I know that modern CPUs can execute out of order, However they always retire the results in-order, as described by wikipedia.
\"Out of Oder processors fill these \"slots
The memory fence ensures that all changes to variables before the fence are visible to all other cores, so that all cores have an up to date view of the data.
If you don't put a memory fence, the cores might be working with wrong data, this can be seen especially in scenario's, where multiple cores would be working on the same datasets. In this case you can ensure that when CPU 0 has done some action, that all changes done to the dataset are now visible to all other cores, whom can then work with up to date information.
Some architectures, including the ubiquitous x86/x64, provide several memory barrier instructions including an instruction sometimes called "full fence". A full fence ensures that all load and store operations prior to the fence will have been committed prior to any loads and stores issued following the fence.
If a core were to start working with outdated data on the dataset, how could it ever get the correct results? It couldn't no matter if the end result were to be presented as-if all was done in the right order.
The key is in the store buffer, which sits between the cache and the CPU, and does this:
Store buffer invisible to remote CPUs
Store buffer allows writes to memory and/or caches to be saved to optimize interconnect accesses
That means that things will be written to this buffer, and then at some point will the buffer be written to the cache.
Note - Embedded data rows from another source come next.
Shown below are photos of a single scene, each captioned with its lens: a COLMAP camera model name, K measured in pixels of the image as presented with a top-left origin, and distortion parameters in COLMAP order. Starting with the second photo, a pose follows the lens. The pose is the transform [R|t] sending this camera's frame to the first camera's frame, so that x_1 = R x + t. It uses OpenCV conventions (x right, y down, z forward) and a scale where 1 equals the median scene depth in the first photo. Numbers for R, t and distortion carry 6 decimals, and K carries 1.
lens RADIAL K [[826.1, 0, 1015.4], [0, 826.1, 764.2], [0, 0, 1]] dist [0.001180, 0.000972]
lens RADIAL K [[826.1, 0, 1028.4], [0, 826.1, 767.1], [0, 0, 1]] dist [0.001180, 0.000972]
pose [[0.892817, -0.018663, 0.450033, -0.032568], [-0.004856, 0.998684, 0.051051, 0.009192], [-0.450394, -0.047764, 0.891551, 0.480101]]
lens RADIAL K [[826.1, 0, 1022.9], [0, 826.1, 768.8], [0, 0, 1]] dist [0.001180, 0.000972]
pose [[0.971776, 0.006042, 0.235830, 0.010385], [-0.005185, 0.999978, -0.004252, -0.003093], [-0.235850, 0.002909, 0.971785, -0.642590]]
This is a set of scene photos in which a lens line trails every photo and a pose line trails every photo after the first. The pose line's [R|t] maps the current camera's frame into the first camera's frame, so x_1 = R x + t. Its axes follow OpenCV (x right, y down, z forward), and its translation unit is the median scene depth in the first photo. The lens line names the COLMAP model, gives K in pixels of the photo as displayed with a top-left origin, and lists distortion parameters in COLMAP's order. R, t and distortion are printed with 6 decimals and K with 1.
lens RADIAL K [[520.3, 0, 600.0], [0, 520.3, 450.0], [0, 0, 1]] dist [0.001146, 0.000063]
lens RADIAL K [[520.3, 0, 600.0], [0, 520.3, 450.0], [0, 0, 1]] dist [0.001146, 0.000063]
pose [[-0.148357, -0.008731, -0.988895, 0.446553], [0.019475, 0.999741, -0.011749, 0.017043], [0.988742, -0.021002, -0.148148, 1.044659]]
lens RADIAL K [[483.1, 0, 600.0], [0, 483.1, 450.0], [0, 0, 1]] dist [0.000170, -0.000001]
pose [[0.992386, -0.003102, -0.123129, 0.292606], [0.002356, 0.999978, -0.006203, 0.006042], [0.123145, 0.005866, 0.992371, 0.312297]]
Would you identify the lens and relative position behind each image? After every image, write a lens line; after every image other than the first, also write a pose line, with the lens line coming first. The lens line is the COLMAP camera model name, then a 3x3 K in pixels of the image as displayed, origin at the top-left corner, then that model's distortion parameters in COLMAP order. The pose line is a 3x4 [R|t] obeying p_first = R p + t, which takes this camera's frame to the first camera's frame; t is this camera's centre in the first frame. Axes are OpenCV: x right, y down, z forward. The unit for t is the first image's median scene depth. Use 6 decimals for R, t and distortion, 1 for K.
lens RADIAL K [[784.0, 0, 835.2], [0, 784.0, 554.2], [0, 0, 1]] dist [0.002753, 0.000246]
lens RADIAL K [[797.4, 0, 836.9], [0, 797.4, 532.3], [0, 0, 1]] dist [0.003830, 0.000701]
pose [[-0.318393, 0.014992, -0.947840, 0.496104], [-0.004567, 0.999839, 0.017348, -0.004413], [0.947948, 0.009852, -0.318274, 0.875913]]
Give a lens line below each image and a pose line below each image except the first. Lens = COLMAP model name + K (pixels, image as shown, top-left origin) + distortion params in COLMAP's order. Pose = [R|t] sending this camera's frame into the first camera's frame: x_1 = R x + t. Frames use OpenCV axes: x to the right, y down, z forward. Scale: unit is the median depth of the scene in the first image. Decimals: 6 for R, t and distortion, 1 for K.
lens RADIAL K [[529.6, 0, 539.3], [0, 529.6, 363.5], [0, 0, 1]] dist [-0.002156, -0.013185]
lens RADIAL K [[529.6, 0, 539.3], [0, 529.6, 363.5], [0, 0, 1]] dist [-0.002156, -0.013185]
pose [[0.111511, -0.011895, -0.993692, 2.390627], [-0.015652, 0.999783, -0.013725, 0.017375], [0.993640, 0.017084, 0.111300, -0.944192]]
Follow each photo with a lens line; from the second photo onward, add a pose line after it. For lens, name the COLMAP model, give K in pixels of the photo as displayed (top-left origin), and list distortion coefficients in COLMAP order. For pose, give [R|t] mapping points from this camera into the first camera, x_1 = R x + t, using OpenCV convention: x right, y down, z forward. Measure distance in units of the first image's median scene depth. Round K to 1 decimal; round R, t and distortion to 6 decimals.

So the cache could contain a view of data that is not the most recent, and therefore another CPU, through cache coherency, will also not have the latest data. A store buffer flush is necessary for the latest data to be visible, this, I think is essentially what the memory fence will cause to happen at hardware level.
EDIT:
For the code you used as an example, Wikipedia says this:
A memory barrier can be inserted before processor #2's assignment to f to ensure that the new value of x is visible to other processors at or prior to the change in the value of f.